ET: China has an odd relationship with the West. It is a major commercial partner with a substantial amount of student and population exchanges. And yet it seems like the mad rush to regain its former glory through mercantilism puts it at odds with much of the West, especially the US. Is some type of confrontation inevitable under current trends? How will Russia fit into all of this?

HR: In answering these questions much hangs on one’s willingness to make predictions about the future course of events, which neither history nor sociology can substantiate. These are not predictive sciences. Nevertheless, one can make some prognostications with a certain degree of assurance based on an analysis of the present situation and how this is likely to develop in the immediate future. To say anything about the distant future is to indulge in sheer soothsaying or prophecy or what amounts to mere guesswork.

At present it looks as if the close integration between China and the West will continue for as long as one can see ahead. Both sides have too much to gain from this relationship to break it off. Even if Trump were elected to the presidency, he could not exercise his threat to slap high tariffs on Chinese goods for that would be suicidal to the American economy and to the economy of the whole world. Nobody wants another tariff war leading to a Great Depression.

☆ ☆ ☆ ☆ ☆ ☆ ☆

→ List of tasks
[1] Please render this sentence from the interview on China and the West into Spanish: "Both sides have too much to gain from this relationship to break it off."
[2] Resume the interview on China and the West after its final sentence, keeping the same speaker and line of argument.
The listing that comes next has no connection to the interview on China and the West.

[Collection entries]
☆ ☆ ☆ ☆ ☆ ☆ ☆

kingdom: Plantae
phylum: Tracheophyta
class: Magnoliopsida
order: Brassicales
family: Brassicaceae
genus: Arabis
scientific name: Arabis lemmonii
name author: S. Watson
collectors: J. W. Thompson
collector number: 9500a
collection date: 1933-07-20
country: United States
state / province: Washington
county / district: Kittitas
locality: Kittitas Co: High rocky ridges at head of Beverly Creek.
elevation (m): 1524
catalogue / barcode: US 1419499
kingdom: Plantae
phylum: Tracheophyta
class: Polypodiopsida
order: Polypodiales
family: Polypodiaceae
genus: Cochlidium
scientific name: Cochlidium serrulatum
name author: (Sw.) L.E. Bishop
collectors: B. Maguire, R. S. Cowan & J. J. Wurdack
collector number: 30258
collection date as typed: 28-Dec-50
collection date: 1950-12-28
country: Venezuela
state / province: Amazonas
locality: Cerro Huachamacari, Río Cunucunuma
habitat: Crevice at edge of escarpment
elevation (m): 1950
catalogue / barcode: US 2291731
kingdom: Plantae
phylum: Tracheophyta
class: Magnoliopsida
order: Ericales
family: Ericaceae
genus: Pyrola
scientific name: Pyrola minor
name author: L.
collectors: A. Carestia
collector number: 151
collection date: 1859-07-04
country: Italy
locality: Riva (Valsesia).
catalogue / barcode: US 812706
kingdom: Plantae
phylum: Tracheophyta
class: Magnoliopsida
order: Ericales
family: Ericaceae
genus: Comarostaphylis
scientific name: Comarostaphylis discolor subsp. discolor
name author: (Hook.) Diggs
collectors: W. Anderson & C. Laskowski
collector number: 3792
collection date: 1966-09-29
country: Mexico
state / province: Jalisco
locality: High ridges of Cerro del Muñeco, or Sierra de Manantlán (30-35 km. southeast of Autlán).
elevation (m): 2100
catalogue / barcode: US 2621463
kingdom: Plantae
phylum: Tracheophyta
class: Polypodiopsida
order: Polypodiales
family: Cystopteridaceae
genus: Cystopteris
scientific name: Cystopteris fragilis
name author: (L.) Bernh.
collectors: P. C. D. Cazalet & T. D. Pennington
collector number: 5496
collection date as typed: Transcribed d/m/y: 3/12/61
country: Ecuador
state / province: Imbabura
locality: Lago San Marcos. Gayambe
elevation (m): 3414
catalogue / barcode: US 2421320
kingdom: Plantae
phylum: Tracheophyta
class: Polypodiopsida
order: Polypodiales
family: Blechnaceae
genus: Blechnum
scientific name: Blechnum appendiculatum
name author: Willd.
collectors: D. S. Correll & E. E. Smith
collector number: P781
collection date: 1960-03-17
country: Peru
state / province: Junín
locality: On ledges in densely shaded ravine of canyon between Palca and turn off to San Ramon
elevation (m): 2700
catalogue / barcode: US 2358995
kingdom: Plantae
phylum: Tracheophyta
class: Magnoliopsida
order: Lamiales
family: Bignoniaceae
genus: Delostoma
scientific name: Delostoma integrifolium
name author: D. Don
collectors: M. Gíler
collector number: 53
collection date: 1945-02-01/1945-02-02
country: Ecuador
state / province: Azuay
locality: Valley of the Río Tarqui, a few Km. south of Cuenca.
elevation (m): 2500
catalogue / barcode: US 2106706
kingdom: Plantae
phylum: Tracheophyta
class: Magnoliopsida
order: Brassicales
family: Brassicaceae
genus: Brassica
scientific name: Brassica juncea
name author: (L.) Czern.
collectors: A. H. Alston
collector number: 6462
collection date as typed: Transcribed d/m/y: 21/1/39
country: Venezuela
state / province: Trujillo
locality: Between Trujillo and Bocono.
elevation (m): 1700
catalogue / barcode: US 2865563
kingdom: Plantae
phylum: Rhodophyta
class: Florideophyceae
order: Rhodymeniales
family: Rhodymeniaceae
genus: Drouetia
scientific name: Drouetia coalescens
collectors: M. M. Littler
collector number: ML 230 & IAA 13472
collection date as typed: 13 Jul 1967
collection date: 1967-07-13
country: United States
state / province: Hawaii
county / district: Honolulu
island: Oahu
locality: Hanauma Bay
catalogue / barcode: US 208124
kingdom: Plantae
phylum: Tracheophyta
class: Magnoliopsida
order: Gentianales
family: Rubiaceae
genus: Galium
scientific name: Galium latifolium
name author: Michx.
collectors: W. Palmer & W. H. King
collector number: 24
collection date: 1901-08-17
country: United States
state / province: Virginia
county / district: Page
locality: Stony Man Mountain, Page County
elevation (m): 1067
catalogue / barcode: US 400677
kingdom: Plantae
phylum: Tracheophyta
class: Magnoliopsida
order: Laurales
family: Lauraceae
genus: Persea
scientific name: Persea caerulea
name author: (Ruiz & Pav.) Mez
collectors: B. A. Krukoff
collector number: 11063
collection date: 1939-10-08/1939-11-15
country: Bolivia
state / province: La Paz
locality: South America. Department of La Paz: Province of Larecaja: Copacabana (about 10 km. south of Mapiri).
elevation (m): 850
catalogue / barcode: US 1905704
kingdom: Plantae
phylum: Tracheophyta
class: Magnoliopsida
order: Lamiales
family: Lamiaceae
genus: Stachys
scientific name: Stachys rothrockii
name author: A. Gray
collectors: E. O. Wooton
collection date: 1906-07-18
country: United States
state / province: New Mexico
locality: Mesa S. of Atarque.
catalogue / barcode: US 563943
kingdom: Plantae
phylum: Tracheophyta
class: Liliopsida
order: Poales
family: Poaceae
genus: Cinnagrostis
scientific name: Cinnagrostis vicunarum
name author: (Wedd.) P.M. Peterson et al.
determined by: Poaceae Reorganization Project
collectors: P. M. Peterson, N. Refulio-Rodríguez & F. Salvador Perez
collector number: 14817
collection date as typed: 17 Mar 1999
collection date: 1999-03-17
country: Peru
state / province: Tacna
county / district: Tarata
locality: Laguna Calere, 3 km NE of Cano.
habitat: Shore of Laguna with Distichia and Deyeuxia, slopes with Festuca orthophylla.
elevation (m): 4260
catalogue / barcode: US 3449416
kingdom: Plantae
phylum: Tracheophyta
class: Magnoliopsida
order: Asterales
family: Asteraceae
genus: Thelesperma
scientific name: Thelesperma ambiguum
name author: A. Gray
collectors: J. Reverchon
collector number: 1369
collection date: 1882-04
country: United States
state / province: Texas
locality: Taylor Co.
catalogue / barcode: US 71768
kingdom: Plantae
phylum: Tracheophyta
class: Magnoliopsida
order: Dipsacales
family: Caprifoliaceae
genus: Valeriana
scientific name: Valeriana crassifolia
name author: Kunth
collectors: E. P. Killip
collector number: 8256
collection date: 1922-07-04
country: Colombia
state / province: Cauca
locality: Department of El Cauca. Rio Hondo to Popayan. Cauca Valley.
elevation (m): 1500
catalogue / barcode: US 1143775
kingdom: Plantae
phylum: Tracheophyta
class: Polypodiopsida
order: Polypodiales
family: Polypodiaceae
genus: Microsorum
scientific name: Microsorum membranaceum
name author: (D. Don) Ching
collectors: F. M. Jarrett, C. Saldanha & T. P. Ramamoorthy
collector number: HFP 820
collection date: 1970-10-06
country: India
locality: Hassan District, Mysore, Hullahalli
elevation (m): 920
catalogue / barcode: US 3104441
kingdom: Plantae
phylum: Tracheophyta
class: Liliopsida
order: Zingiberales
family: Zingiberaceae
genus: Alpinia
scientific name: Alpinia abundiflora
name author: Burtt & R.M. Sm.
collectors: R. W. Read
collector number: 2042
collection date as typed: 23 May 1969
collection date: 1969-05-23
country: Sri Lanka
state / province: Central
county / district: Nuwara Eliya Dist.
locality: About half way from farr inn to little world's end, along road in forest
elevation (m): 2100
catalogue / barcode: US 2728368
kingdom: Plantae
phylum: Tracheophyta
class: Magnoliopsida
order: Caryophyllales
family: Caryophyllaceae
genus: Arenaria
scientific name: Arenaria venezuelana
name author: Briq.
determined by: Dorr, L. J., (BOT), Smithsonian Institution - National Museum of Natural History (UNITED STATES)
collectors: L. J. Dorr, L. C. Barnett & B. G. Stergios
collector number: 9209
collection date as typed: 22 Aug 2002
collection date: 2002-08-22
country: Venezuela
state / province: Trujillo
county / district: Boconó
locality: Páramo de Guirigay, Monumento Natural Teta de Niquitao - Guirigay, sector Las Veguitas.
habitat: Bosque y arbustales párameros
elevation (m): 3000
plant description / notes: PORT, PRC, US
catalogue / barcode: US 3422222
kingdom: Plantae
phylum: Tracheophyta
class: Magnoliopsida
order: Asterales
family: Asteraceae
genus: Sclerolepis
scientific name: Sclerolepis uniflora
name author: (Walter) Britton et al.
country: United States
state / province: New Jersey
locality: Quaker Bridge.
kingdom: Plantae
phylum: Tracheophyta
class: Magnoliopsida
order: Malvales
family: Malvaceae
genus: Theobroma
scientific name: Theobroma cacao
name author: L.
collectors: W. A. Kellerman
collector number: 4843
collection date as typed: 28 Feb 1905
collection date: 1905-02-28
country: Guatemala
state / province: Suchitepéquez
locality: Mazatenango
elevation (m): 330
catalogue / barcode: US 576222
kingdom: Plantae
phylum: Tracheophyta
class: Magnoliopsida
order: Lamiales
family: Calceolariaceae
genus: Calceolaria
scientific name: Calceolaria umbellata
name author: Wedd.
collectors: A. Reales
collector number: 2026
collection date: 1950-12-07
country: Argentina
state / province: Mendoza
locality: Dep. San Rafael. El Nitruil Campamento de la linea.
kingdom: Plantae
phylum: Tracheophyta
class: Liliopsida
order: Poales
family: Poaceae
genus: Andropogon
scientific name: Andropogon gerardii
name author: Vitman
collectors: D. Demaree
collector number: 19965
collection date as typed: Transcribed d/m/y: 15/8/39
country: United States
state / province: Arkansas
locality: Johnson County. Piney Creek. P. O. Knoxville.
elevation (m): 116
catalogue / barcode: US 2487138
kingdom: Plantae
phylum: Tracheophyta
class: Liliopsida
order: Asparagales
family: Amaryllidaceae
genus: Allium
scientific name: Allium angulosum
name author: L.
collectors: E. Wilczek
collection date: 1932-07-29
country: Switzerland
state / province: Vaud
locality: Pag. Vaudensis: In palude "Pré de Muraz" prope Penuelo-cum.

☆ ☆ ☆ ☆ ☆ ☆ ☆

→ Written answers
[1] Ambas partes tienen demasiado que ganar con esta relación como para romperla.

[2]
The Chinese, too, are intent on continuing their relation with the West and will do nothing to risk it for their whole course of development depends on it. They are not yet strong or advanced enough in any key respect to be able to make do without the West. Their leaders, who are no Trumps, are astute enough to know this and do not seem to be displaying any suicidal impulses. Whether China will ever attain such a massive advantage that it will be able to ditch the West is an unanswerable question about which it would be idle to speculate.

Hence, on every conceivable ground one must assume that the partnership between China and the West will continue, though the balance of power between them will gradually change. America will have to accept and adjust to the fact that as China grows stronger it will make greater demands for its share of influence and prestige in the world. It will require great foreign policy nous from American leaders to judge when and how to resist such ambitions or to accede to them. Mutual accommodation will be the name of the game.

There is no necessity or any inevitability of any ultimate confrontation between America and China, which could inaugurate a Third World War. The situation would become much more dangerous if Russia were to enter into a close alliance with China, for it is much more likely to become the loose cannon in international affairs. One can only hope that the Chinese leadership will be too wary of any such close embrace with such an unstable partner. But all this is mere speculation looking far ahead.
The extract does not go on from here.